● **Texte proposé**
+--

Fahamu Pecou, Miroirs de l’homme : une rétrospective, Tours Société Générale Paris

Fahamu Pecou, Miroirs de l’homme : une rétrospective, Tours Société Générale Paris

Associé à la galerie Backslash, le mécénat artistique de la Société Générale présente une exposition monographique de l’artiste américain Fahamu Pecou. Une rétrospective qui fait suite à trois expositions personnelles proposées par la galerie parisienne, Hard 2 Death, (2011), NEGUS in Paris, (2013) et I Know Why The Caged Bird Blings (2015), conçues comme des volets venant compléter un regard en forme de décryptage sur la culture afro-américaine dont l’artiste est issu.

Pour Miroirs de l’homme, plus d’une quarantaine d’oeuvres proposent des développements et interrogations sur l’identité de la culture noire aux États-Unis sous forme de peintures, dessins, installations et vidéos, que l’artiste enrichit de nombreux entretiens et conférences. Des travaux au travers desquels Fahamu Pecou se met la plupart du temps en scène et où il expérimente les codes de cette culture, ses influences vestimentaires ou musicales avec notamment le hip-hop. Il se targuait déjà en 2013, parallèlement à l’exposition NEGUS in Paris, d’un « Fahamu Pecou is the shit » en collant des stickers dans les rues de Paris montrant de manière ostensible toute la séduction provocatrice qu’exerce cette culture sur les jeunes générations.

Le titre de ce corpus d’oeuvres [NEGUS in Paris], fait référence à la chanson Niggas in Paris de Jay-Z et Kanye West en remplaçant le mot Niggas par Negus, un mot amharique utilisé pour la royauté éthiopienne, notamment Hailé Sélassié. Delphine Guillaud, codirectrice de Backslash.

Une approche artistique qui, tout en s’appuyant sur l’iconographie afro-américaine, en montre les fondements, analyse la manière dont elle est née, la façon dont elle a été perçue et comment elle s’est diffusée puis largement répandue sur tous les continents. Et si certains s’entendent sur l’influence qu’elle a pu exercer et exerce encore, il faudrait parler plutôt d’imprégnation jusqu’à souligner qu’à travers les oeuvres des peintres cubistes, d’un César ou d’un Mondrian, elle est un des piliers fondateurs de notre culture occidentale moderne.

La série NEGUS in Paris, réinterroge plus particulièrement l’héritage de la culture africaine en montrant comment, invitée en Europe par les artistes au début du XXe siècle, elle a investi, le champ artistique occidental allant jusqu’à le bouleverser tant au point de vue plastique qu’émotionnel en le chargeant d’une spiritualité très forte. Dire que Fahamu Pecou rend compte ou met à l’honneur l’iconographie de cette culture serait mal considérer cet artiste qui tisse un réseau de liens vitaux avec les origines africaines de cette culture, mais aussi avec le passé esclavagiste des nations occidentales jusqu’à des faits récents. Car la culture afro-américaine est complexe, empruntant de multiples moyens d’expression. Si toutes traversent son oeuvre, il s’attache plus particulièrement à aborder celle qui, par filiation, en concentre les énergies, la culture hip-hop. Il y porte un regard à la fois critique et plein de tendresse tout en rendant explicite la relation qu’elle entretient avec ses racines. En peignant avec humour, impertinence ou même parfois causticité les codes de celle-ci sur toile ou papier, l’artiste nous en livre l’évolution tout en mettant en évidence les éléments complexes de sa filiation.

+--

● **Liste des tâches**
1. D'après le texte sur l'exposition de Fahamu Pecou, combien d'œuvres compte la rétrospective Miroirs de l'homme ?
2. Prolongez le texte sur l'exposition de Fahamu Pecou en reprenant après sa dernière phrase.

+--

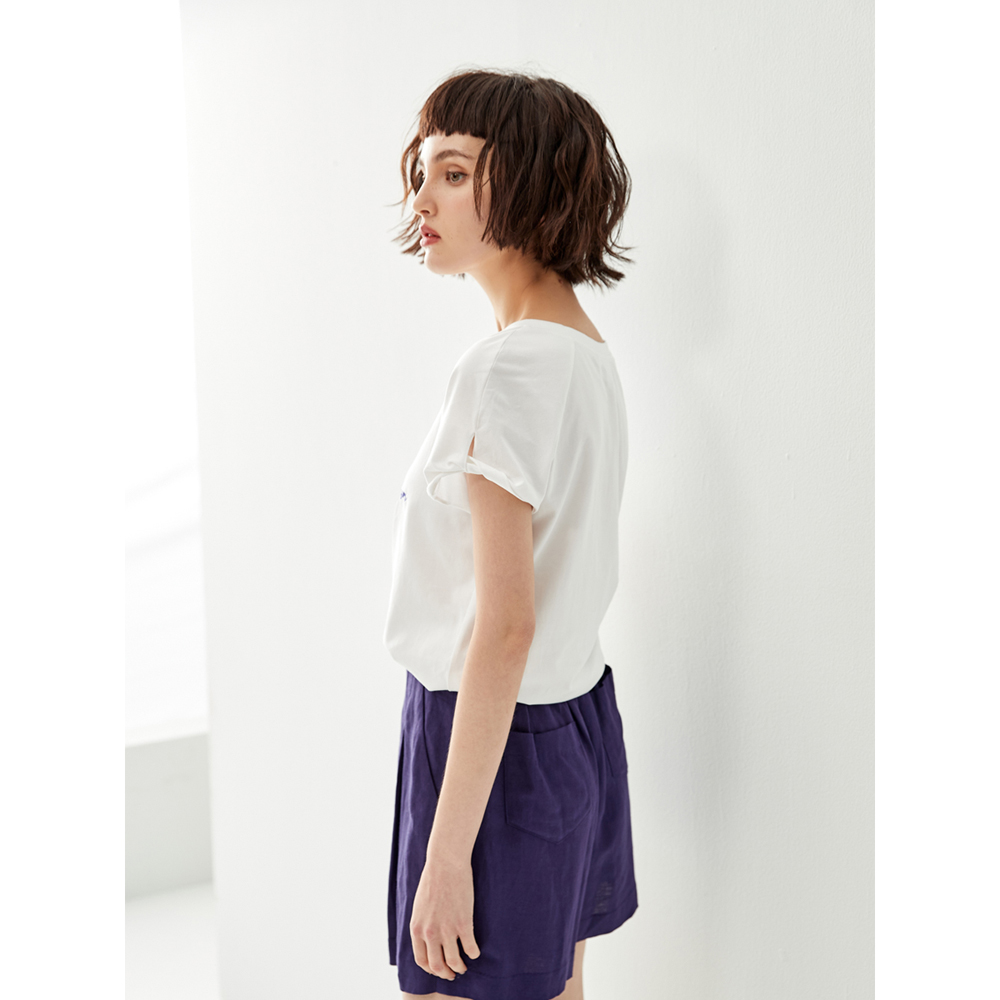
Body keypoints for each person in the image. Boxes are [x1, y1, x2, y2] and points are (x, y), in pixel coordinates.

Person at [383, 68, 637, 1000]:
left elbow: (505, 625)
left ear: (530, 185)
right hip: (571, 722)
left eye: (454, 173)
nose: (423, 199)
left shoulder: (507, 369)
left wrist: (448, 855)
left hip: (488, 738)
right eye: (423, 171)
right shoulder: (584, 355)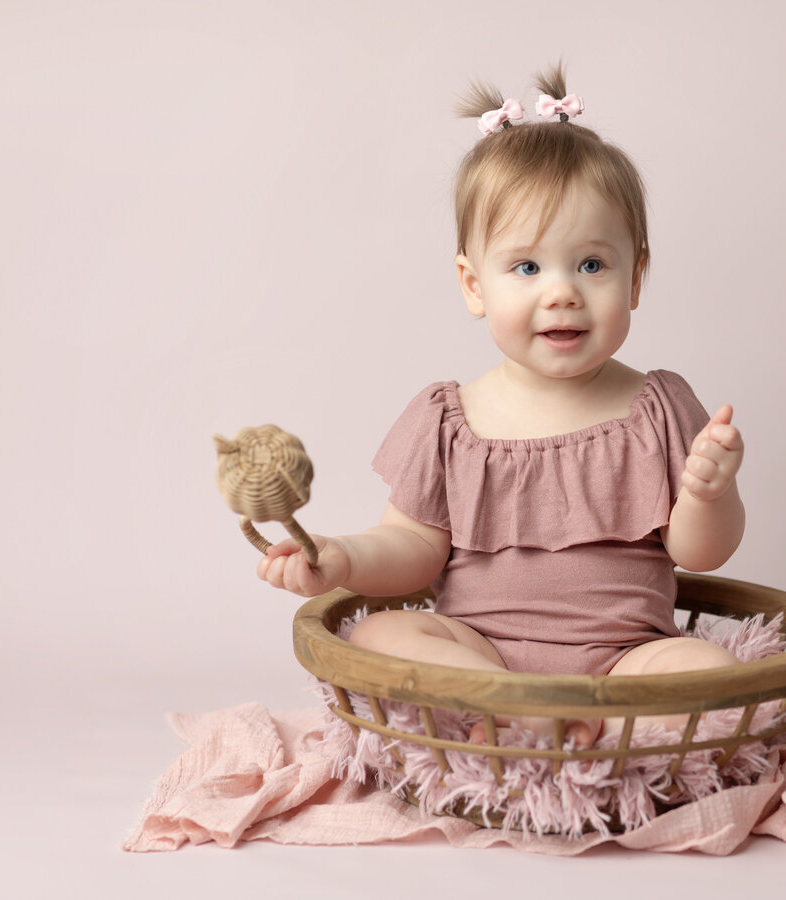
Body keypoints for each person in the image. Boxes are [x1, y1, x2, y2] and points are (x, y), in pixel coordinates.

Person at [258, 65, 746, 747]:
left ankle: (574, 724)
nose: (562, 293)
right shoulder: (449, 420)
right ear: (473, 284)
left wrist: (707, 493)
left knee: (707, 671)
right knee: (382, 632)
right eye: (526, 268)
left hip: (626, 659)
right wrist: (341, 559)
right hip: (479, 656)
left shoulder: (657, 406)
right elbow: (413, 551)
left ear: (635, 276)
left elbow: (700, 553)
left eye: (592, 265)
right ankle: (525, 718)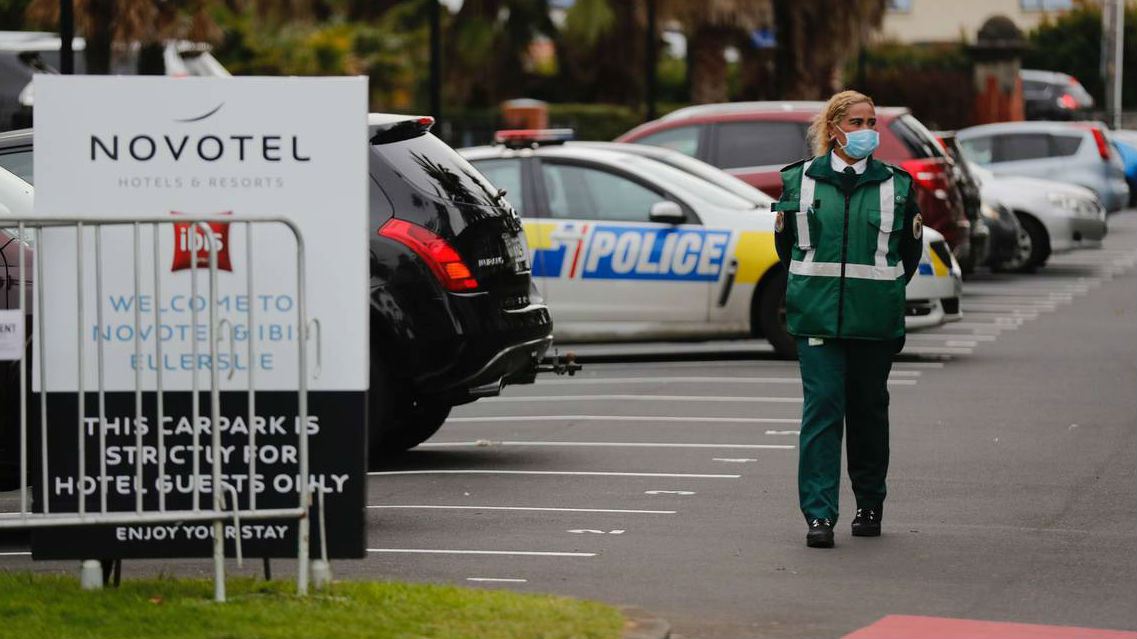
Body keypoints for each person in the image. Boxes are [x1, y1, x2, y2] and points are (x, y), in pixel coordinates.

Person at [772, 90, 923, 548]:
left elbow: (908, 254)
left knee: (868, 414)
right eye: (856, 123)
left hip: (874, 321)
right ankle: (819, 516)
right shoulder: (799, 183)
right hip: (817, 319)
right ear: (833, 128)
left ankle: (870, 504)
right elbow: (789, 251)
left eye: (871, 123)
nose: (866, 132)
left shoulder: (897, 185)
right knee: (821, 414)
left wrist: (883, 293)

+--

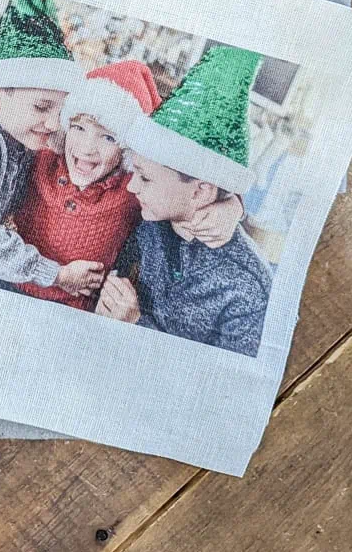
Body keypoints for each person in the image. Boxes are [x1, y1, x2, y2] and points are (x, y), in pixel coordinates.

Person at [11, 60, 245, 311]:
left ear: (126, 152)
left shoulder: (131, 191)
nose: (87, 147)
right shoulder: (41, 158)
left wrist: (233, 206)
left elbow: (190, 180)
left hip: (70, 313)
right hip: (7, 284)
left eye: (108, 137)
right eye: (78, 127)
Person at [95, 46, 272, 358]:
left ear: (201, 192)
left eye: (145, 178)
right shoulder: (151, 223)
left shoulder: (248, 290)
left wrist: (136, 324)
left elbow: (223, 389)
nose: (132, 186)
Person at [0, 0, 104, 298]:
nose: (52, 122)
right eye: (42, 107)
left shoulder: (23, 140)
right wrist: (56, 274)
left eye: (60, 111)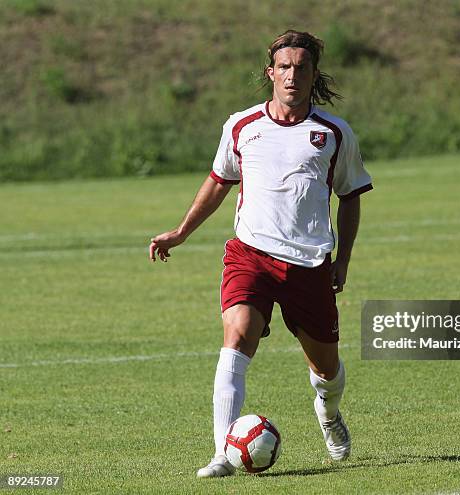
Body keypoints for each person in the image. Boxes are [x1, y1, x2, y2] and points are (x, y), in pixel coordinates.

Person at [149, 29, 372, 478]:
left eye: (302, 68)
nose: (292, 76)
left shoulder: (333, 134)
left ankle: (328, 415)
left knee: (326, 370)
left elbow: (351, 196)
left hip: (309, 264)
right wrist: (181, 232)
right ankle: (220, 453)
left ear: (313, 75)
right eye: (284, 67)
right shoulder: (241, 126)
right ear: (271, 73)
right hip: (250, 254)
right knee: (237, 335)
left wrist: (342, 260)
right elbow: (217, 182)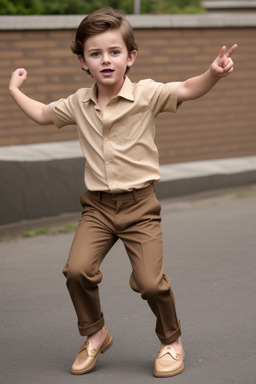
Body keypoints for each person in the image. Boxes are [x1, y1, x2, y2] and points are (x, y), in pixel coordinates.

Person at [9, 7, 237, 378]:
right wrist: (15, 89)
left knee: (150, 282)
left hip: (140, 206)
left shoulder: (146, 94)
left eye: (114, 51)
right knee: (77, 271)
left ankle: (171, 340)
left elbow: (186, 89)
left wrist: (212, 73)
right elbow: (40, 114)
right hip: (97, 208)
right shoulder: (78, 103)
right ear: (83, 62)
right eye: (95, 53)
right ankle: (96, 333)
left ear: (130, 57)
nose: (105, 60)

+--

● **Réponses attendues**
1. Plus d'une quarantaine d'œuvres.

2.
Dans ses portraits, Fahamu Pecou instaure une véritable filiation entre l’artiste noir contemporain (peintre ou musicien) mis en scène et célébré tel un roi sur son trône, et la figure du souverain africain comme en témoignait la présence emblématique d’un trône doré miniature au centre de l’exposition NEGUS in Paris. La richesse de ce dialogue entre modernité et passé s’exprime donc par le motif mais aussi par la diversité de la matière picturale (acrylique, craie grasse, feuille d’or) et par celle de la technique qui allie finesse du trait, profondeur des couleurs et coulures. Ce dialogue est de plus matérialisé par la mise en parallèle de phrases issues du langage gangsta et les vers du poète Aimé Césaire père, avec Léopold Sedar Senghor, de la « négritude ».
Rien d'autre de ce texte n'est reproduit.